▶ **Do this**
Retype the data below word for word, starting with its first line and going on through the line that contains "круг: круг -> гуру", with both of those lines included.

▶ **Provided material**
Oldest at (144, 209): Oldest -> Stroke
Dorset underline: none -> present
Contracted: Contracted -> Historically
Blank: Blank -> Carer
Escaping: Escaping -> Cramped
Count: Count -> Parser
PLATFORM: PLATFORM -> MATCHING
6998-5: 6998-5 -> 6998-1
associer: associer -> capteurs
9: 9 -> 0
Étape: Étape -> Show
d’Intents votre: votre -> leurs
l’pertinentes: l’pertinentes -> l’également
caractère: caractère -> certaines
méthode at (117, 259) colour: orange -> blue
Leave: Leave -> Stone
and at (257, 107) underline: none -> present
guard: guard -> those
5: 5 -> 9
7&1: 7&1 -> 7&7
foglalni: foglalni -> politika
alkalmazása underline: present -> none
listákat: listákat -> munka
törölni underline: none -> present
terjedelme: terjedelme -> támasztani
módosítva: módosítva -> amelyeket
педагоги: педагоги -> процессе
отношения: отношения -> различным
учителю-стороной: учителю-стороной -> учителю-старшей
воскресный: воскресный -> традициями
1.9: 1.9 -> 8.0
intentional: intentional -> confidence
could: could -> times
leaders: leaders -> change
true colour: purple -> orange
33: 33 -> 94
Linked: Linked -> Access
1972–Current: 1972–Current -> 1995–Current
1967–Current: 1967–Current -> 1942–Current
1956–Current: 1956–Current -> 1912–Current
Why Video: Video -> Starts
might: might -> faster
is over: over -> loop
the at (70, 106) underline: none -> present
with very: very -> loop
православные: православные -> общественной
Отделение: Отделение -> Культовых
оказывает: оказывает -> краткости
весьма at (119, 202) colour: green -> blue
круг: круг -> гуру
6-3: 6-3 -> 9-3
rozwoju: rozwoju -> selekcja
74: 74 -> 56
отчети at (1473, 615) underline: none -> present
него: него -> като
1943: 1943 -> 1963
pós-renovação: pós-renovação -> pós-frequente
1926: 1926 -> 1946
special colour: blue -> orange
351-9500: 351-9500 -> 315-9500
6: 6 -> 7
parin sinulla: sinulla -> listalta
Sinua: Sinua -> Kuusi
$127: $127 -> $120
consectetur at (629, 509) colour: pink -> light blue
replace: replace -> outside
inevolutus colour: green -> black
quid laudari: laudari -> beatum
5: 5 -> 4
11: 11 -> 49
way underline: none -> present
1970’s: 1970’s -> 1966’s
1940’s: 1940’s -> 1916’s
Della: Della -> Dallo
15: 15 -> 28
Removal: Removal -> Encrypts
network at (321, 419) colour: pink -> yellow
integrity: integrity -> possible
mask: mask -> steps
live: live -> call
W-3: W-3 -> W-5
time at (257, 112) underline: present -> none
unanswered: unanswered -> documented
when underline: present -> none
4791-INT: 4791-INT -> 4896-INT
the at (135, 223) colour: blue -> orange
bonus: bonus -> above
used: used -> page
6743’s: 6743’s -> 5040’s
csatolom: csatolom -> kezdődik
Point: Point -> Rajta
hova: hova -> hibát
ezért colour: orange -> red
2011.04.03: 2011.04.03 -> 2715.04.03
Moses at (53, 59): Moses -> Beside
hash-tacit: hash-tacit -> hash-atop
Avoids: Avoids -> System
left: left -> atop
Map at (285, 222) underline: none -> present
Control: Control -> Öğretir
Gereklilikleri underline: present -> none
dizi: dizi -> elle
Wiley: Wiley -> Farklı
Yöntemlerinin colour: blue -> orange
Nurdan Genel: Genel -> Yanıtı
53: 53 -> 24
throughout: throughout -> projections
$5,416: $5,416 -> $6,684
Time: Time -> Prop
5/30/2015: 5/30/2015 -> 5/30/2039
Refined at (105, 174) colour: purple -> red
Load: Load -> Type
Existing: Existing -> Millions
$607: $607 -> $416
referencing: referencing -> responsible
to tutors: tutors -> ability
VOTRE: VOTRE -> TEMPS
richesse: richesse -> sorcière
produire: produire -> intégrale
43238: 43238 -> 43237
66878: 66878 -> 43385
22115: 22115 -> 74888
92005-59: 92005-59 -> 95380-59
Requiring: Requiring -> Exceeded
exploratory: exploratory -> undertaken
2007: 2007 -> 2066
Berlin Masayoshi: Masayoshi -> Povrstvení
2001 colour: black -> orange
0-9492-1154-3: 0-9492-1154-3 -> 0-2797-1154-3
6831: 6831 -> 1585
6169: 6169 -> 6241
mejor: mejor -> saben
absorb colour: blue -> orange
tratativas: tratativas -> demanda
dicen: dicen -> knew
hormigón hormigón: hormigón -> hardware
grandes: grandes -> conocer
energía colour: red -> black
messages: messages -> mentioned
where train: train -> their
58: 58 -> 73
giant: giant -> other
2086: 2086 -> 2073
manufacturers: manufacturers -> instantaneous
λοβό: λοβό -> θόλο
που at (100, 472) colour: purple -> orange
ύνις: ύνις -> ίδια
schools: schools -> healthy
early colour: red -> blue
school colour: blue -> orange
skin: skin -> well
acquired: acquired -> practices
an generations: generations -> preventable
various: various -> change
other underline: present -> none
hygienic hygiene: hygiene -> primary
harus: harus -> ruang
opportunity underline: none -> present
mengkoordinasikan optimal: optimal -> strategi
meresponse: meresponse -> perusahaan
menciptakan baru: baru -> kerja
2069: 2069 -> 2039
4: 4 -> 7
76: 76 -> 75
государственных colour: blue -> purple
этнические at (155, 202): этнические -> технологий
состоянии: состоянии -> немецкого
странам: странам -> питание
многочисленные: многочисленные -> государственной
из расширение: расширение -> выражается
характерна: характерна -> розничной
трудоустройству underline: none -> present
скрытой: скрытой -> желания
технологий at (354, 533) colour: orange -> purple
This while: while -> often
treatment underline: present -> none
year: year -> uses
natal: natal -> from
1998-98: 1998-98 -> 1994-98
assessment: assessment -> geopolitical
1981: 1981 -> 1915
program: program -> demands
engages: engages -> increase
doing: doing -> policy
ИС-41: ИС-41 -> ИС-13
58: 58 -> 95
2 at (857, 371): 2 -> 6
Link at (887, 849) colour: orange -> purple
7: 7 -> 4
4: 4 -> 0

▶ **Reply to the task**
Oldest at (144, 209): Oldest -> Stroke
Dorset underline: none -> present
Contracted: Contracted -> Historically
Blank: Blank -> Carer
Escaping: Escaping -> Cramped
Count: Count -> Parser
PLATFORM: PLATFORM -> MATCHING
6998-5: 6998-5 -> 6998-1
associer: associer -> capteurs
9: 9 -> 0
Étape: Étape -> Show
d’Intents votre: votre -> leurs
l’pertinentes: l’pertinentes -> l’également
caractère: caractère -> certaines
méthode at (117, 259) colour: orange -> blue
Leave: Leave -> Stone
and at (257, 107) underline: none -> present
guard: guard -> those
5: 5 -> 9
7&1: 7&1 -> 7&7
foglalni: foglalni -> politika
alkalmazása underline: present -> none
listákat: listákat -> munka
törölni underline: none -> present
terjedelme: terjedelme -> támasztani
módosítva: módosítva -> amelyeket
педагоги: педагоги -> процессе
отношения: отношения -> различным
учителю-стороной: учителю-стороной -> учителю-старшей
воскресный: воскресный -> традициями
1.9: 1.9 -> 8.0
intentional: intentional -> confidence
could: could -> times
leaders: leaders -> change
true colour: purple -> orange
33: 33 -> 94
Linked: Linked -> Access
1972–Current: 1972–Current -> 1995–Current
1967–Current: 1967–Current -> 1942–Current
1956–Current: 1956–Current -> 1912–Current
Why Video: Video -> Starts
might: might -> faster
is over: over -> loop
the at (70, 106) underline: none -> present
with very: very -> loop
православные: православные -> общественной
Отделение: Отделение -> Культовых
оказывает: оказывает -> краткости
весьма at (119, 202) colour: green -> blue
круг: круг -> гуру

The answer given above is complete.